The two versions here are Chaplin's own retroactive tampering with his film, adding oodles of unnecessary narration which never tells us anything the images don't. It's strange that Chaplin himself didn't always realize that his was a highly theatrical, demonstrative comic technique of which he is a master, but which holds no element of naturalism whatsoever. Whenever he departed from the silent-film milieu, he never went too far (with the sole exception of Monsieur Verdoux). Chaplin's own dialogue technique is ill suited to film, being too magnanimous and self-conscious; when he employs it in a strange silent-film way (as in the singing sequence of Modern Times, or the "people-talking-gibberish" gag he uses in his later films) he succeeds grandly. When he tries to use sound naturalistically as in the narration here, The Great Dictator and Limelight, he tends to fumble.

Having been shell-shocked by the meddled-with version, I had hopes that the second version on Disc 2, billed as "the original 1925 silent version", would be better. Only marginally: Somehow they felt the need to replace all the titles (yes, the titles matter -- just look at Akira Kurosawa's Yojimbo) and, more grievously, redo the score. And this new recording is even more problematic than the overly clean re-recorded orchestral score to the recent DVD re-release of Metropolis. The music on this "1925 version" sounds so digital that it neatly destroys the feel of the picture. The piano sounds like it's a MIDI keyboard plugged direct into a computer, without the percussive feel of a real piano, and the resultant sound is so antiseptic that it's anachronistic to the picture. They should have at least used analog tape to record, to simulate the warmer, older sound that would have accompanied this film both in its day and throughout history. The musical performance also lacks that "soul"; it sounds like a series of notes following sheet music, rather than an expressive entity complementing the film. I don't think they spent nearly enough time drilling the performance and the production on the music here, and it just ruins the picture for me.

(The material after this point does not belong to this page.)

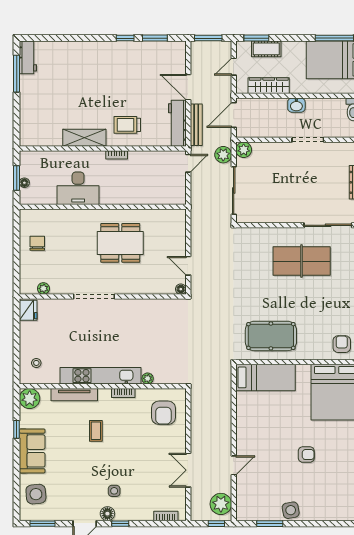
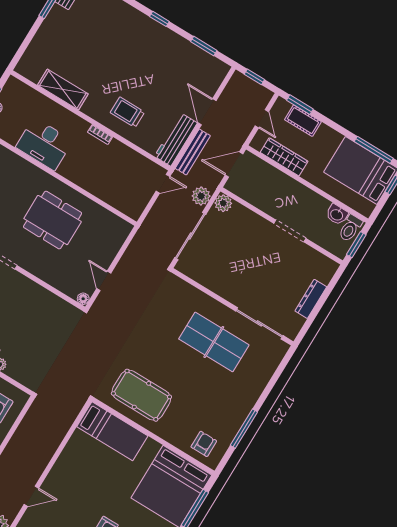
window: (125, 38) -> (159, 19), moved
window: (208, 38) -> (254, 77), width x0.67
door: (234, 67) -> (262, 119), swing flipped
washbasin: (296, 105) -> (337, 214), moved
shelving: (84, 138) -> (63, 90), moved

I refuse to believe that there isn't a soundtrack to The Gold Rush out there that dispenses with the narration yet includes music that sounds of the same era as the film. I'd rather hear a third-generation transfer of an old Beta soundtrack from a TV station rather than these two versions: One unnecessarily tampered with narration, the other a clean, technically flawless, yet soulless imitation of what the music might have been like in 1925.